From Risky to Ready: Capital Project Planning using Agile Product Definition

By Josh Cushner, Founder and CEO, Duplex Loop Summer 2025

Executive Summary

Capital projects consistently face delays, cost overruns, and stakeholder frustration—not due to poor execution, but because of poor definition. While delivery capabilities have advanced dramatically through massive investments in technology, the earliest project phase—definition—remains ad hoc, underpowered, and misaligned with business value.

This paper makes the case for a fundamental shift: adopting a structured, agile-inspired approach to the definition phase of capital projects. By doing so, we empower expert teams to clarify what should be built and why—before committing significant resources. This transition mirrors successful practices from the software, aerospace, and consumer-facing industries, where product development teams ensure customer needs are met before production begins. It is time the built environment followed suit, unlocking pent-up demand for business model innovation in capital project delivery.

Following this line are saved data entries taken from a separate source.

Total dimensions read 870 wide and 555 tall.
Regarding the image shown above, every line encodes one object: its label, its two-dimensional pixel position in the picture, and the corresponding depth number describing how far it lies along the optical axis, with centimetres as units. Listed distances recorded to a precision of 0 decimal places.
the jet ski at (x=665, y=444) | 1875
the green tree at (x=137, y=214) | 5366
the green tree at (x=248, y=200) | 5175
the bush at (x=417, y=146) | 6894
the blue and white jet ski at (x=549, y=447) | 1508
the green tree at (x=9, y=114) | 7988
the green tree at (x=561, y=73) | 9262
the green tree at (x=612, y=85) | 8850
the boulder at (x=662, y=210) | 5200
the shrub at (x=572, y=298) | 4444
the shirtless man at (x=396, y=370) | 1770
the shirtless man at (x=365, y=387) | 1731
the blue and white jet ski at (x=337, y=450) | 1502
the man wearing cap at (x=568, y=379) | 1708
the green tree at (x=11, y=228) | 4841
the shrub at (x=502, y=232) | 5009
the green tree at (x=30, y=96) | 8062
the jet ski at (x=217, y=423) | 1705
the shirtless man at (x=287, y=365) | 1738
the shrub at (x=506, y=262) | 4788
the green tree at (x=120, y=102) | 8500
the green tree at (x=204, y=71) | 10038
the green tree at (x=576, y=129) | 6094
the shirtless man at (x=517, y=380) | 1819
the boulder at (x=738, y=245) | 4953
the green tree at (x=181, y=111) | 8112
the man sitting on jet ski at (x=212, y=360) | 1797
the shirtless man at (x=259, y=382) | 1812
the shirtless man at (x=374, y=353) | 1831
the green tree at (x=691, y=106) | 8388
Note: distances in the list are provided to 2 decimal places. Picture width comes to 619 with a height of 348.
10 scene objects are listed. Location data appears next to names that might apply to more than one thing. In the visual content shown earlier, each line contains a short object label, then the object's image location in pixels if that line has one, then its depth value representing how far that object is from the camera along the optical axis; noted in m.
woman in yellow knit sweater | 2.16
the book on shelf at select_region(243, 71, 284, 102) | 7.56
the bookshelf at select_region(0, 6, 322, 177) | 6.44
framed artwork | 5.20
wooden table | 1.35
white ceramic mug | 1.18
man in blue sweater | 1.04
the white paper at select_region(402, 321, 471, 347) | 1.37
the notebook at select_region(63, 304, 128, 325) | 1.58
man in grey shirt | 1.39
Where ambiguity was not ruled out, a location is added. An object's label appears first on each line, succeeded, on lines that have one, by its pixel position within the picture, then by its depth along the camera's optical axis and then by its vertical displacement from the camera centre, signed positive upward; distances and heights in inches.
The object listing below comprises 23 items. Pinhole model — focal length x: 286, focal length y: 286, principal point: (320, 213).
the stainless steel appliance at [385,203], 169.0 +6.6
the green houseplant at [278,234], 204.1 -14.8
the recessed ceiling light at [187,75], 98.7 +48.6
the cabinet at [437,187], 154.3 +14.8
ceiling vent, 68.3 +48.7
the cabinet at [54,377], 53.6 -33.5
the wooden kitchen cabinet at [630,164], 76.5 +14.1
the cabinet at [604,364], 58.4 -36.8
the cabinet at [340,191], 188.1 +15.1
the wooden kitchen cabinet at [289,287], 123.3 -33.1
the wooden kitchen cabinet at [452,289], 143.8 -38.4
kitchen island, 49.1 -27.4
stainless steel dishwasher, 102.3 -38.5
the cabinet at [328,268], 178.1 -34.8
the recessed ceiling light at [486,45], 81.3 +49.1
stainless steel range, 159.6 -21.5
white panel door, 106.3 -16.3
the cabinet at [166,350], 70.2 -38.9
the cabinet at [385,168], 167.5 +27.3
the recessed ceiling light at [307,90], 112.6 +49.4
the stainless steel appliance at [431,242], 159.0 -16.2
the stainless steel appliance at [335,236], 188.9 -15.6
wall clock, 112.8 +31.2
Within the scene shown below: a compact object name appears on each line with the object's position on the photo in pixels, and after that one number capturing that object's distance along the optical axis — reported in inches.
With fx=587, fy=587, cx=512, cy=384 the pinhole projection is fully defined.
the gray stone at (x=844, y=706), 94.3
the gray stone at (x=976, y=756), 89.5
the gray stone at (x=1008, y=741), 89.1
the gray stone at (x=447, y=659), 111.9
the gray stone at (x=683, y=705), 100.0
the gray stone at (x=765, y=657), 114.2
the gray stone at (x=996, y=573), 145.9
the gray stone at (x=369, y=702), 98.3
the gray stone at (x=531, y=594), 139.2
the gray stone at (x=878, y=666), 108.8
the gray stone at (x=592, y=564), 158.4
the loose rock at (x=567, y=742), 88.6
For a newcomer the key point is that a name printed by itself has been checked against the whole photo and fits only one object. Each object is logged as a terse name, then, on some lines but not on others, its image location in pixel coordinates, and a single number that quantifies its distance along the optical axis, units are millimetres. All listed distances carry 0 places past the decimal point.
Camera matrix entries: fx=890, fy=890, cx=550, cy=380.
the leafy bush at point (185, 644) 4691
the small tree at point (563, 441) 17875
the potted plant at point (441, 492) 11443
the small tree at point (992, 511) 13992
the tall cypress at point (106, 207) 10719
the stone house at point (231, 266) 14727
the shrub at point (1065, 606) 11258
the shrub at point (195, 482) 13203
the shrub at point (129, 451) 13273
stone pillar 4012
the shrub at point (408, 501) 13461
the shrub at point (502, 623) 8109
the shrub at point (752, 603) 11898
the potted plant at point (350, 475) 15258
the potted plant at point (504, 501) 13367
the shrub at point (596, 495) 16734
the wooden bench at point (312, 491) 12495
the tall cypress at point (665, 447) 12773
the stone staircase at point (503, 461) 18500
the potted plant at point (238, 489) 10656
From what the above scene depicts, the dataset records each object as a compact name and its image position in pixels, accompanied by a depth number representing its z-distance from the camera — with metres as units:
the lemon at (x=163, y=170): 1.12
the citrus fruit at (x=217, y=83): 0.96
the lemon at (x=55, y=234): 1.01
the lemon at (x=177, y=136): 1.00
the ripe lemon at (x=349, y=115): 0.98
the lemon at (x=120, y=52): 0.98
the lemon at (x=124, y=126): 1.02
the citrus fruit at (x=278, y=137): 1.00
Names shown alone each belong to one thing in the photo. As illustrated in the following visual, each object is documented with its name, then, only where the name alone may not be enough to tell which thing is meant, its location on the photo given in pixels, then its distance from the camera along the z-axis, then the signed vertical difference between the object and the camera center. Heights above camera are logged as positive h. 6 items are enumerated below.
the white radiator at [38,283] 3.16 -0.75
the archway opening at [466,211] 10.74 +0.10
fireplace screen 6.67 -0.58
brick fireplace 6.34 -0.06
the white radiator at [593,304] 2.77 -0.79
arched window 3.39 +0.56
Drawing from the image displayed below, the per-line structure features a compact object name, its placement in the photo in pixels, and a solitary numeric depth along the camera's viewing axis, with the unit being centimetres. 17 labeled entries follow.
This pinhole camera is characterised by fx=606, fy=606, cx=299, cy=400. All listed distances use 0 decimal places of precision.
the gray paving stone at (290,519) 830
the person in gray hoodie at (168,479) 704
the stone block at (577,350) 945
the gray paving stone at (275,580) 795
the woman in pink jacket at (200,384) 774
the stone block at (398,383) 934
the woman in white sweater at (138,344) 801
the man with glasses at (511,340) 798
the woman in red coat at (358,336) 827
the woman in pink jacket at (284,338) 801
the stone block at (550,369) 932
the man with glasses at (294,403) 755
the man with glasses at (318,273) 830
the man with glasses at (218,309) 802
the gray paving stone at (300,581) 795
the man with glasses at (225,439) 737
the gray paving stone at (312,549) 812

The Hidden Risk: Poor Definition at the Start

In any capital project, there are two distinct phases:

1. Definition – identifying what should be built among all possible options
2. Delivery – building the defined solution efficiently and predictably

The trouble is, while delivery processes are well-supported by project management systems, contracting structures, and digital coordination tools, the definition phase lacks structure. It’s fragmented, intuitive, and often treated as an administrative precursor to 'real' work. It is considered just "concepts" or "pre-construction".

This results in a dangerous pattern: teams discover definition problems only after delivery begins. These are the most expensive and intractable problems to solve—causing blame, rework, delays, and waste. Plus it is impractical to build more quality into a project once delivery is underway, so opportunities for flexibility, optionality or better outcomes are lost.

The solution is clear: bring rigor and innovation to the definition phase, using proven methods from product development.

Borrowing from Product Development: Agile in the Small Room

Industries like aerospace and tech already solve this problem. Before a rocket is built, teams identify who will use it, how it must perform, and what constraints matter most. Before a new battery goes to market, developers study the customers—whether they're powering planes or phones—and iterate through prototyping and testing until they meet real-world needs.

Buildings are no different. A building is a product with a customer—the business or institution that will use it. Yet, we rarely treat it as such. We push ahead with design based on incomplete assumptions, without testing whether the emerging solution truly supports the business case, or if the team is correctly aligned to build it.

Agile-inspired product development provides the missing structure. It focuses small, expert teams on gaining clarity through iteration and direct feedback with users. By working with real acceptance criteria—measurable success metrics aligned with business goals—teams can test ideas and eliminate uncertainty before major commitments are made.

This is the work of the “small room”: a cross-functional, expert team representing end-to-end partners and focused on answering the most critical definition questions before delivery begins.

The Future of Capital Projects: Two Integrated Rooms

The Small Room is where high-leverage thinking happens:
- Strategic questions are answered.
- Prototypes and models are tested with real users.
- Trade-offs between cost, speed, quality, and scalability are explored.
- The team works until it has the confidence to write the “big check.”

The Big Room—one day to be digitized with AI control towers, model-based coordination, and efficient workflows—executes the product defined by the small room:
- It breaks the scope into modular deliverables, with control of the interfaces.
- It optimizes sequencing for cost, efficiency, and speed.
- It adapts to variation without losing sight of core product goals through fast feed-back loops with the Small Room team.

When both rooms share a common digital thread—twin models, shared criteria, synchronized timelines—they become a continuous value stream. The big room no longer compensates for poor upstream decisions. Instead, it becomes a production system that scales a well-defined product.

What’s Needed to Make the Shift

This new model requires:
- Retraining in customer-centric product-thinking methods for early-stage project leaders.
- A mindset shift from control and compliance to iteration and inquiry in the pre-construction phase.
- New services that formalize and scale “project definition” as a specialty.

And most importantly, a new governance model under the Owner's business process that bridges the small room (driven by the Owner) and big room (driven by the build team) to create more valuable products through a better production system.

Building this capability requires partnerships across the capital project ecosystem to coalesce a new standard for early-stage project planning. We believe this is how capital projects will evolve:

From assumption to investigation. From guesswork to feedback. From risky to ready.

Conclusion

By investing in the definition phase with the same intensity we’ve applied to delivery, the industry project teams can finally begin to create projects that are:

- Better aligned with business needs.
- More predictable in cost and schedule.
- Easier to deliver with autonomous, modular teams and new AI-enabled turnkey products / services.

This is a proven approach from other industries— which needs to now be translated into a model for the built environment. Forward-thinking businesses are already putting this into practice. Its time that the architecture, engineering, construction, PM and operations professionals learn to adapt and innovate for the future as well.